*** Source information Section Begins ***

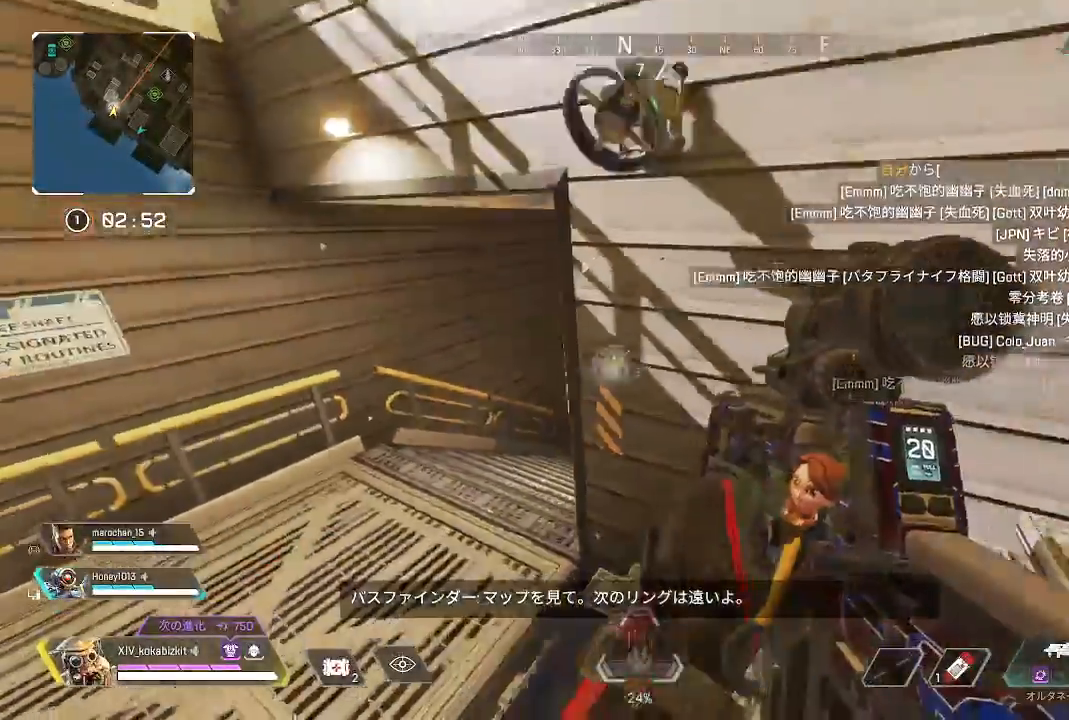
{"dt_ms": 500, "buttons": [], "left_stick": "right", "right_stick": "left", "events": [[150, "right_stick", "up-right"], [200, "left_stick", "right"], [300, "right_stick", "center"], [417, "right_stick", "left"]]}
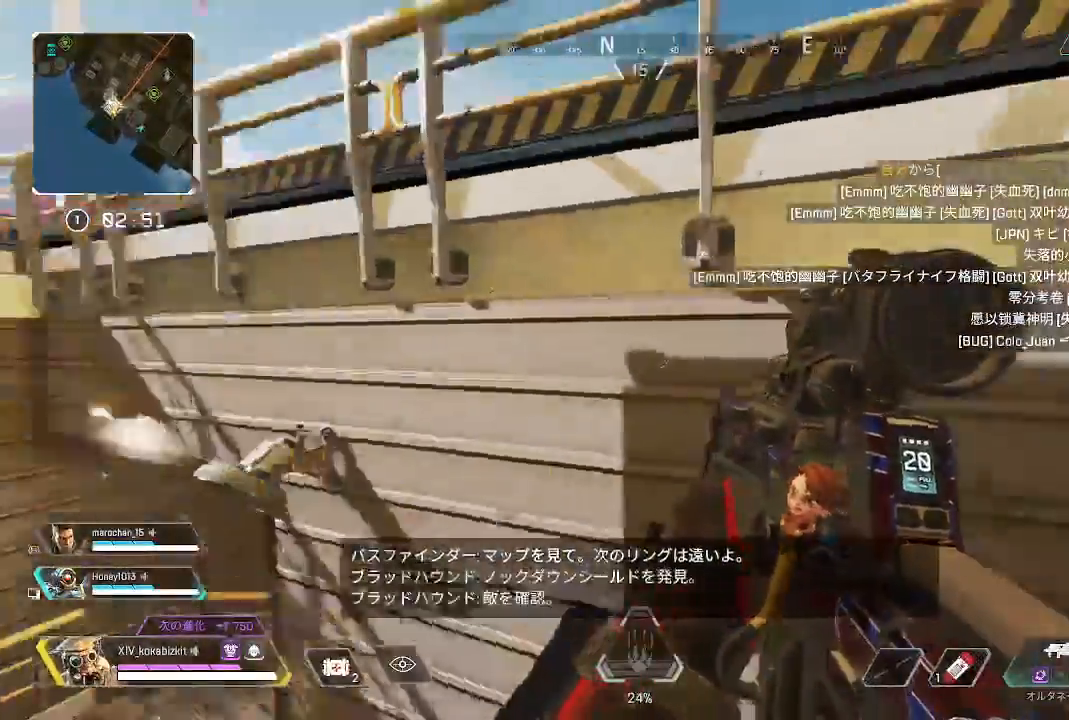
{"dt_ms": 1000, "buttons": [], "left_stick": "center", "right_stick": "center"}
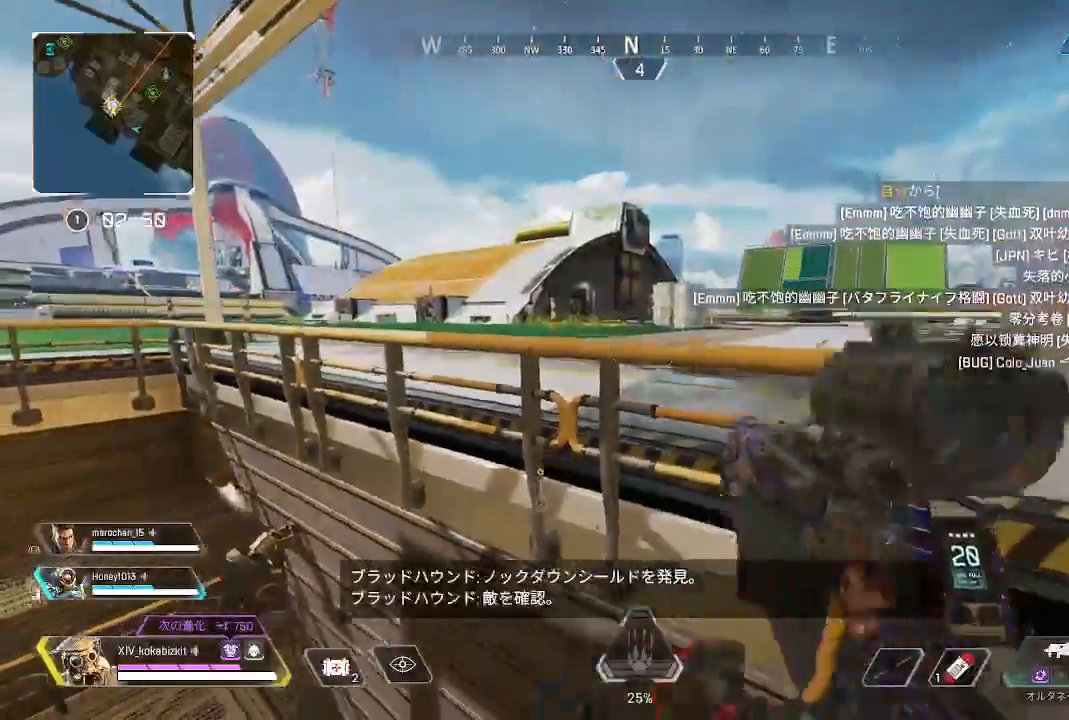
{"dt_ms": 1000, "buttons": [], "left_stick": "down-right", "right_stick": "center"}
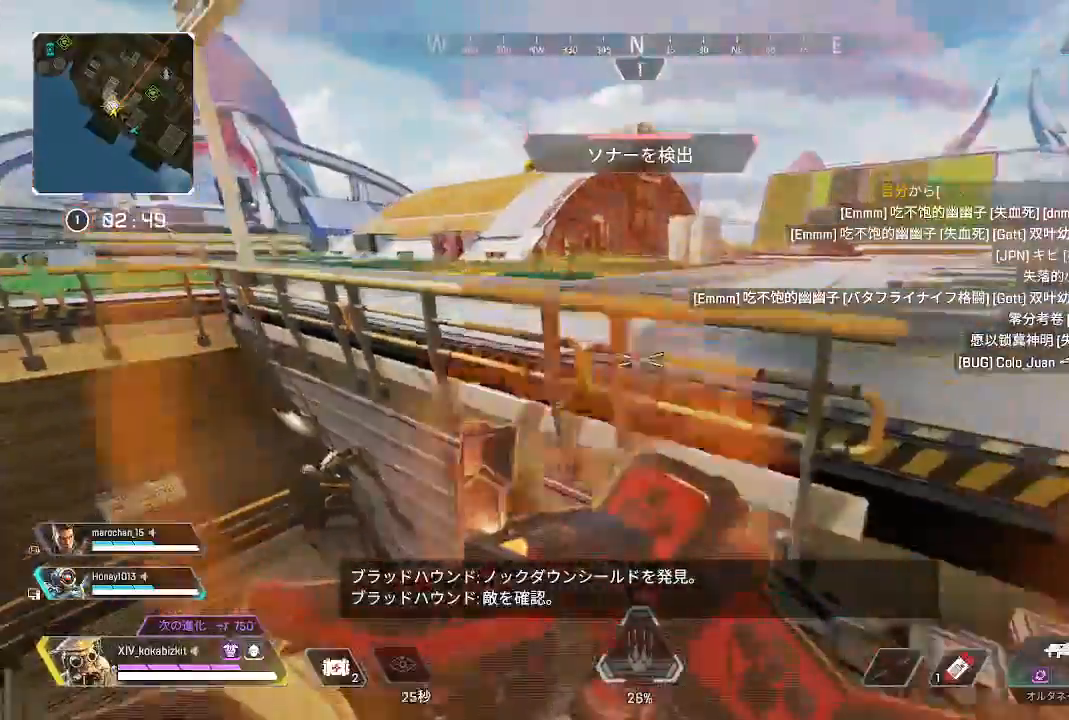
{"dt_ms": 500, "buttons": [], "left_stick": "right", "right_stick": "center", "events": [[67, "left_stick", "center"], [267, "left_stick", "left"], [367, "left_stick", "center"], [417, "left_stick", "down-right"], [500, "left_stick", "right"]]}
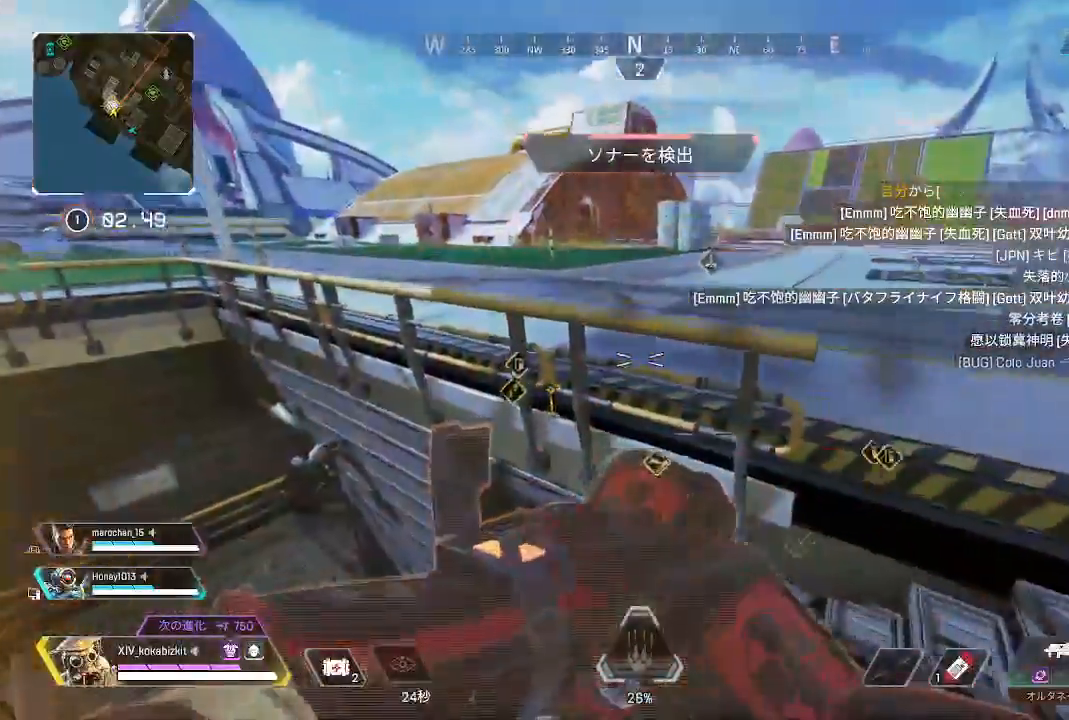
{"dt_ms": 500, "buttons": [], "left_stick": "down-right", "right_stick": "center", "events": [[183, "left_stick", "center"], [283, "left_stick", "down-right"]]}
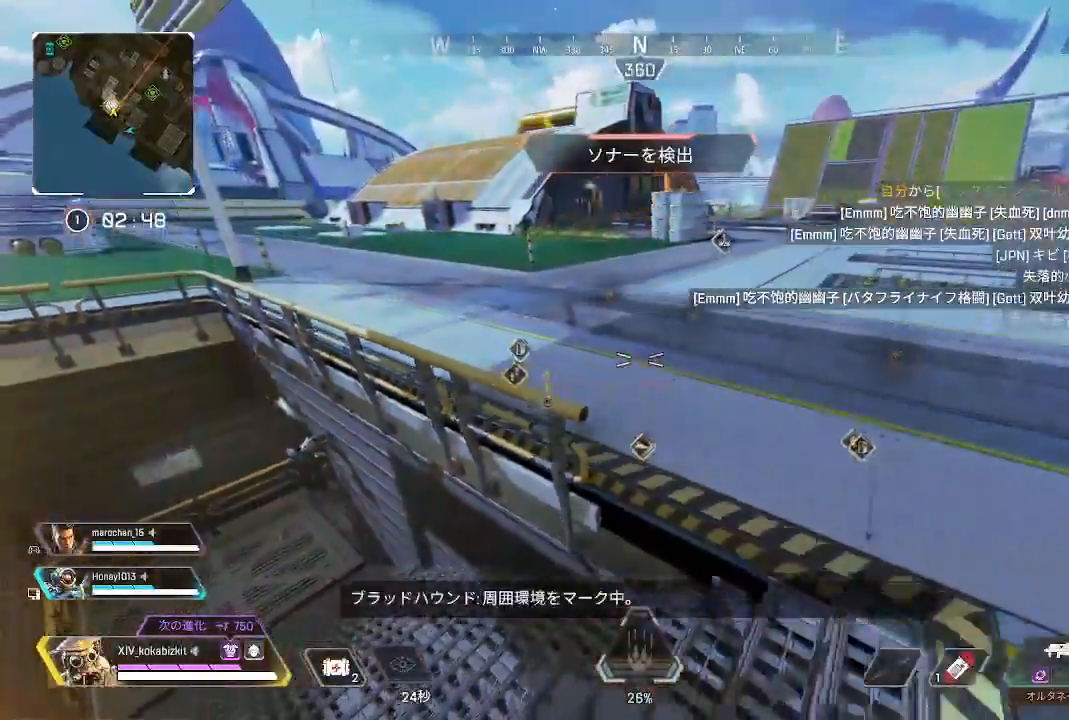
{"dt_ms": 500, "buttons": [], "left_stick": "down-left", "right_stick": "right", "events": [[267, "left_stick", "down"], [333, "right_stick", "right"], [400, "left_stick", "down-left"]]}
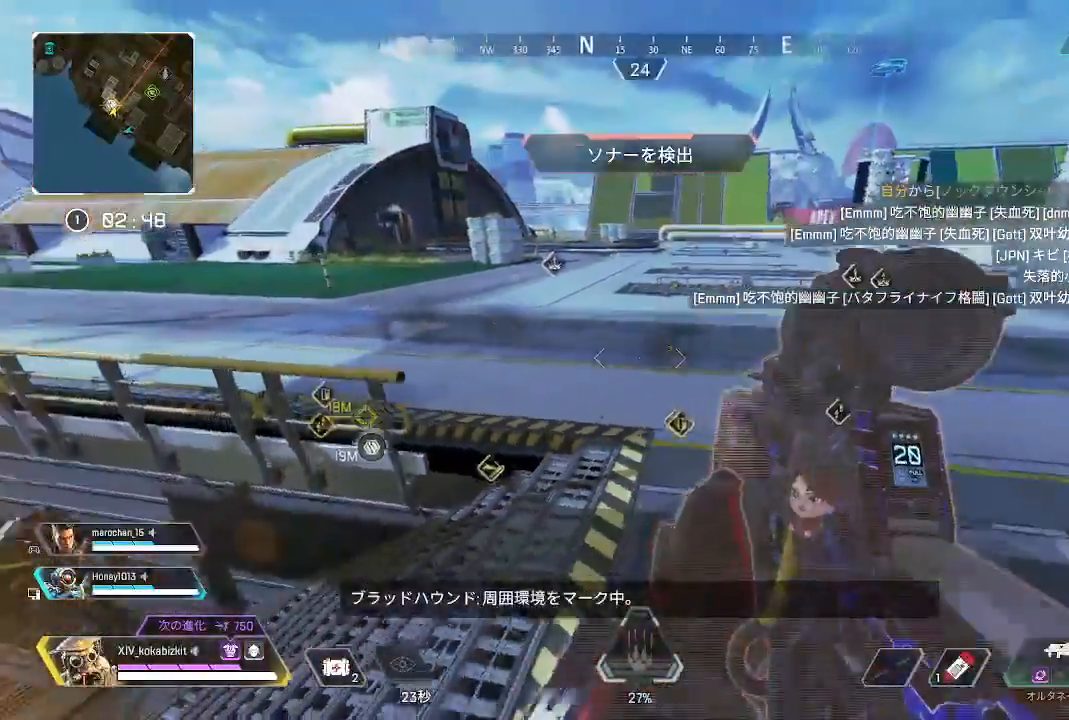
{"dt_ms": 500, "buttons": [], "left_stick": "down-left", "right_stick": "center"}
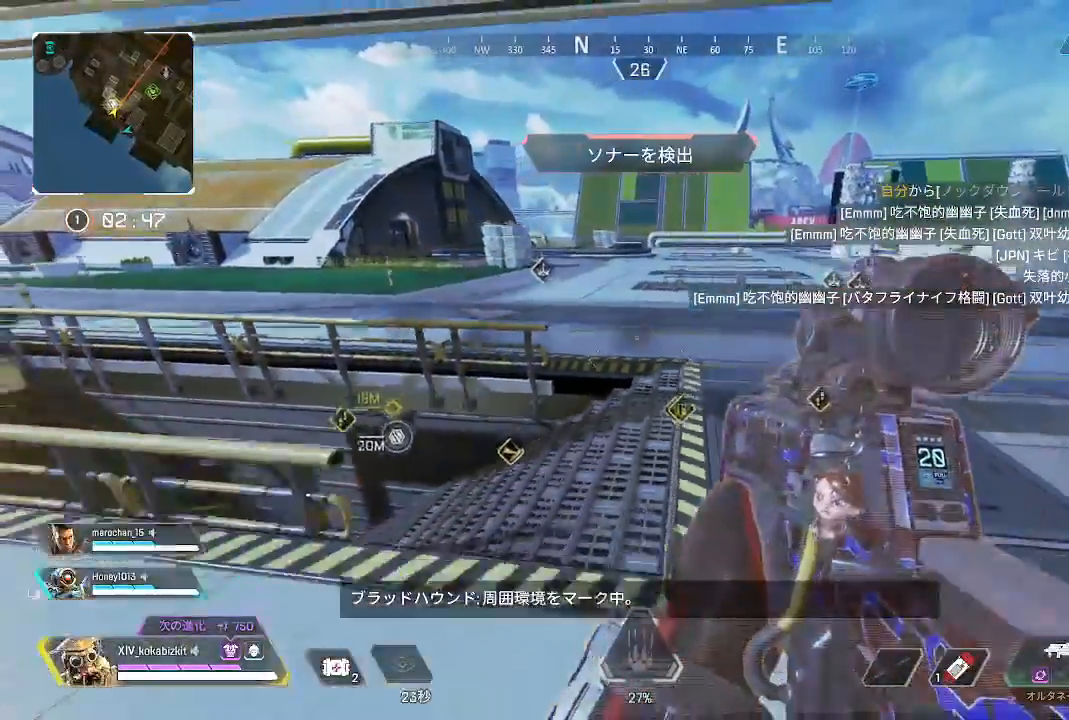
{"dt_ms": 500, "buttons": [], "left_stick": "up-left", "right_stick": "center", "events": [[250, "right_stick", "left"], [333, "left_stick", "up-left"], [417, "right_stick", "center"]]}
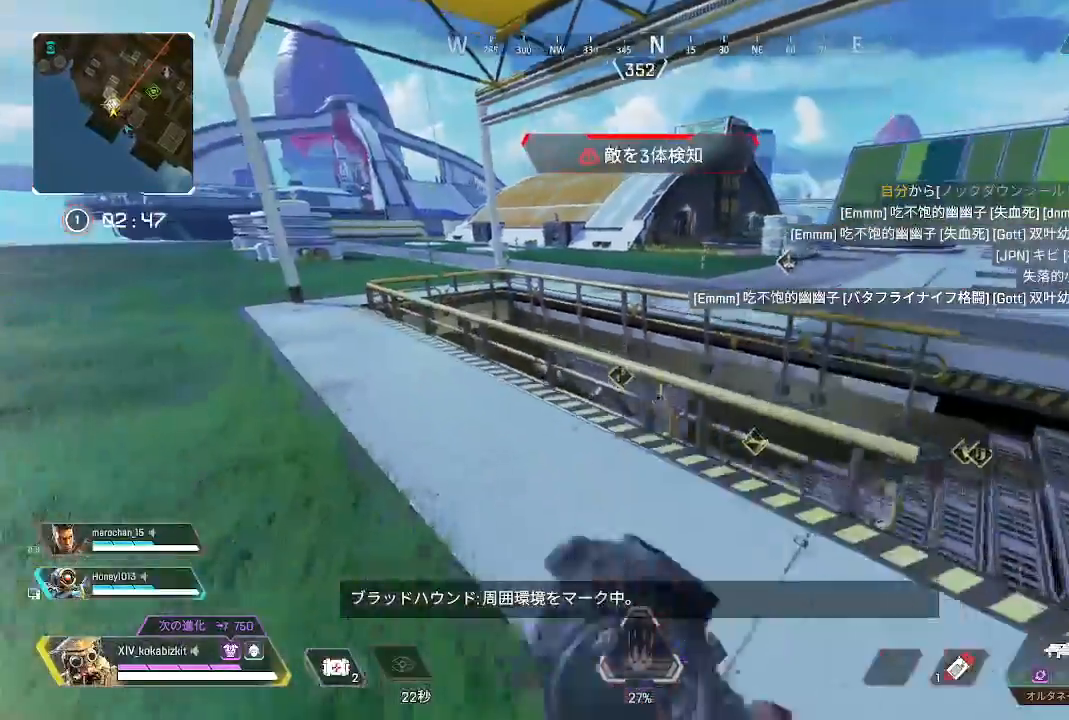
{"dt_ms": 500, "buttons": [], "left_stick": "up-left", "right_stick": "down", "events": [[367, "right_stick", "down"]]}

*** Source information Section Ends ***

Please restate each entry exactly, but drop any picture it holds.

{"dt_ms": 500, "buttons": [], "left_stick": "right", "right_stick": "left", "events": [[150, "right_stick", "up-right"], [200, "left_stick", "right"], [300, "right_stick", "center"], [417, "right_stick", "left"]]}
{"dt_ms": 1000, "buttons": [], "left_stick": "center", "right_stick": "center"}
{"dt_ms": 1000, "buttons": [], "left_stick": "down-right", "right_stick": "center"}
{"dt_ms": 500, "buttons": [], "left_stick": "right", "right_stick": "center", "events": [[67, "left_stick", "center"], [267, "left_stick", "left"], [367, "left_stick", "center"], [417, "left_stick", "down-right"], [500, "left_stick", "right"]]}
{"dt_ms": 500, "buttons": [], "left_stick": "down-right", "right_stick": "center", "events": [[183, "left_stick", "center"], [283, "left_stick", "down-right"]]}
{"dt_ms": 500, "buttons": [], "left_stick": "down-left", "right_stick": "right", "events": [[267, "left_stick", "down"], [333, "right_stick", "right"], [400, "left_stick", "down-left"]]}
{"dt_ms": 500, "buttons": [], "left_stick": "down-left", "right_stick": "center"}
{"dt_ms": 500, "buttons": [], "left_stick": "up-left", "right_stick": "center", "events": [[250, "right_stick", "left"], [333, "left_stick", "up-left"], [417, "right_stick", "center"]]}
{"dt_ms": 500, "buttons": [], "left_stick": "up-left", "right_stick": "down", "events": [[367, "right_stick", "down"]]}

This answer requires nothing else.